Unlike Nvidia’s traditional GPUs for gaming, Project Digits isn’t targeting consumers. Instead, it’s aimed at machine learning researchers, small companies, and universities that want to develop advanced AI but don’t have billions of dollars to build massive data centers or buy enough cloud credit.

“There’s a big hole for data scientists and ML researchers and those who are actively working, who are actively building something,” Huang said. “Maybe you don’t need a big cluster. You’re just developing early versions of the model, and you’re constantly iterating. You can do it in the cloud, but it costs a lot of money.”

Nvidia said the supercomputer will cost around $3,000 when it hits the market in May, and will be available from the company itself as well as some of its manufacturing partners. Project Digits is a placeholder name, indicating that it may change until the computer goes on sale, Huang said.

“If you have a good name for it, contact us,” Huang said.

Diversifying its business

It’s a dramatically different product from the GPUs that have driven Nvidia’s historic boom over the past two years. OpenAI, which launched ChatGPT in late 2022, and other AI model creators such as Anthropic have joined major cloud providers in snapping up Nvidia’s data center GPUs because of their more rigorous models and computing workloads. It has the capacity to power the load.

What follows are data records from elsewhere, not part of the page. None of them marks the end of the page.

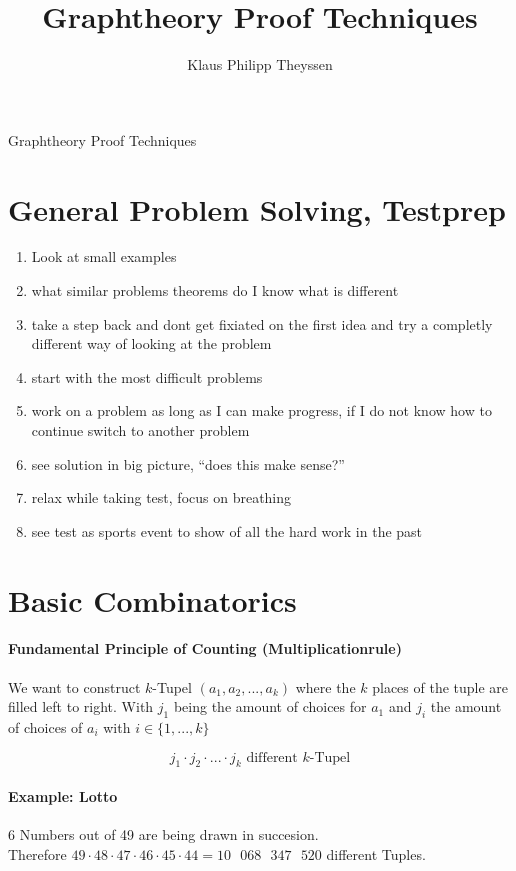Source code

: \documentclass[a4paper]{article}
\title{Graphtheory Proof Techniques}
\author{Klaus Philipp Theyssen}
\begin{document}
\begin{center}
    \Large Graphtheory Proof Techniques
\end{center}


\section{General Problem Solving, Testprep}
\begin{enumerate}
    \item Look at small examples 
    \item what similar problems theorems do I know what is different
    \item take a step back and dont get fixiated on the first idea and try 
        a completly different way of looking at the problem
    \item start with the most difficult problems
    \item work on a problem as long as I can make progress, if I do not know
        how to continue switch to another problem
    \item see solution in big picture, \enquote{does this make sense?}
    \item relax while taking test, focus on breathing 
    \item see test as sports event to show of all the hard work in the past
\end{enumerate}

\section{Basic Combinatorics}
\paragraph{Fundamental Principle of Counting (Multiplicationrule)} $ $ \\
We want to construct $k$-Tupel $ (a_1,a_2,...,a_k) $ where the $ k $ places of the 
tuple are filled left to right. With $ j_1 $ being the amount of choices for $ a_1 $
and $ j_i $ the amount of choices of $ a_i $ with $ i \in \{1,...,k\} $

$$ j_1 \cdot j_2 \cdot ... \cdot j_k \text{ different } k\text{-Tupel} $$

\paragraph{Example: Lotto} $ $ \\  
6 Numbers out of 49 are being drawn in succesion. \\
Therefore $ 49 \cdot 48 \cdot 47 \cdot 46 \cdot 45 \cdot 44
 = 10\text{ }068 \text{ }347 \text{ }520 $ different Tuples.
\end{document}
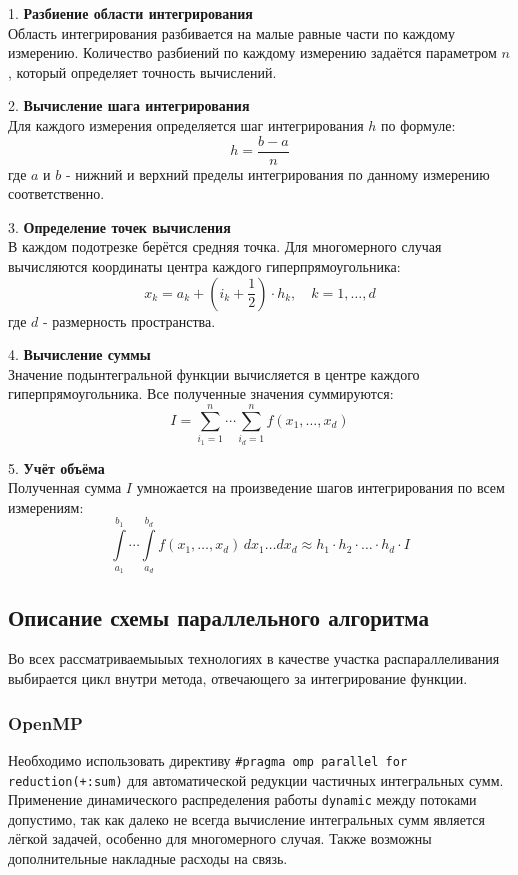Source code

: \documentclass[14pt,a4paper]{article}
\begin{document}
\begin{flushleft}
1. \textbf{Разбиение области интегрирования} \\
Область интегрирования разбивается на малые равные части по каждому измерению. Количество разбиений по каждому измерению задаётся параметром $n$, который определяет точность вычислений.

2. \textbf{Вычисление шага интегрирования} \\
Для каждого измерения определяется шаг интегрирования $h$ по формуле:
\[ h = \frac{b - a}{n} \]
где $a$ и $b$ - нижний и верхний пределы интегрирования по данному измерению соответственно.

3. \textbf{Определение точек вычисления} \\
В каждом подотрезке берётся средняя точка. Для многомерного случая вычисляются координаты центра каждого гиперпрямоугольника:
\[ x_k = a_k + \left(i_k + \frac{1}{2}\right) \cdot h_k, \quad k = 1,\ldots,d \]
где $d$ - размерность пространства.

4. \textbf{Вычисление суммы} \\
Значение подынтегральной функции вычисляется в центре каждого гиперпрямоугольника. Все полученные значения суммируются:
\[ I = \sum_{i_1=1}^n \cdots \sum_{i_d=1}^n f(x_1,\ldots,x_d) \]

5. \textbf{Учёт объёма} \\
Полученная сумма $I$ умножается на произведение шагов интегрирования по всем измерениям:
\[ \int\limits_{a_1}^{b_1} \cdots \int\limits_{a_d}^{b_d} f(x_1,\ldots,x_d) \,dx_1 \ldots dx_d \approx h_1 \cdot h_2 \cdot \ldots \cdot h_d \cdot I \]
\end{flushleft}

\subsection{Описание схемы параллельного алгоритма}
Во всех рассматриваемыыых технологиях в качестве участка распараллеливания выбирается
цикл внутри метода, отвечающего за интегрирование функции. 
\subsubsection{OpenMP}
Необходимо использовать директиву \texttt{\#pragma omp parallel for reduction(+:sum)}
 для автоматической редукции частичных интегральных сумм.
 Применение динамического распределения работы \texttt{dynamic}  между потоками допустимо,
 так как далеко не всегда вычисление интегральных сумм является лёгкой задачей,
 особенно для многомерного случая. Также возможны дополнительные накладные расходы на связь.
\end{document}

Data center sales accounted for 88% of Nvidia’s $35 billion in revenue. latest quarter.

Wall Street is focused on Nvidia’s ability to diversify its business so that it becomes less dependent on a handful of customers buying large-scale AI systems.

Nvidia projects a supercomputer during the 2025 CES event in Las Vegas, Nevada, US, Wednesday, Jan. 8, 2025.

Bridget Bennett Bloomberg | Getty Images

“It was a little scary to see Nvidia come out with something so good at such a low price,” Melius Research analyst Ben Reitz wrote in a note this week. He said Nvidia may have “stolen the show” due to project numbers, as well as graphics cards for gaming, new robot chips and other announcements with the deal. Toyota.

Project Digits, which runs Linux and the same Nvidia software used on the company’s GPU server clusters, greatly expands the capabilities of researchers and universities, said David Bader, director of the Institute for Data Science at the New Jersey Institute of Technology. represents an increase.

Bader, who has worked on research projects with Nvidia in the past, said the computer appears to be able to handle enough data and information to train the largest and most sophisticated models. Anthropic, he told CNBC. Google, Amazon And others would “pay $100 million to build a supercomputer for training” to get a system with those kinds of capabilities.

For $3,000, consumers can soon have a product that they can plug into a standard electrical outlet in their home or office, Bader said. That’s especially exciting for academics, who often turn to private industry to get access to bigger and more powerful computers, he said.

“Any student who can afford one of these systems that costs roughly the same as a high-end laptop or gaming laptop will be able to do the same research and build the same models,” Bader said. “

Reitzes said the computer could be Nvidia’s first move into the $50 billion market for PC and laptop chips.

“It’s not that hard to imagine that it will be easy to do it all yourself and allow the system to run Windows someday,” Retz wrote. “But I guess they don’t want to step on too many toes.”

Huang did not rule out the possibility when asked about it by Wall Street analysts on Tuesday.

MediaTek may be able to sell the GB10 chip to other computer makers in the market, he said. He made sure to leave some mystery in the air.

“Obviously, we have plans,” Huang said.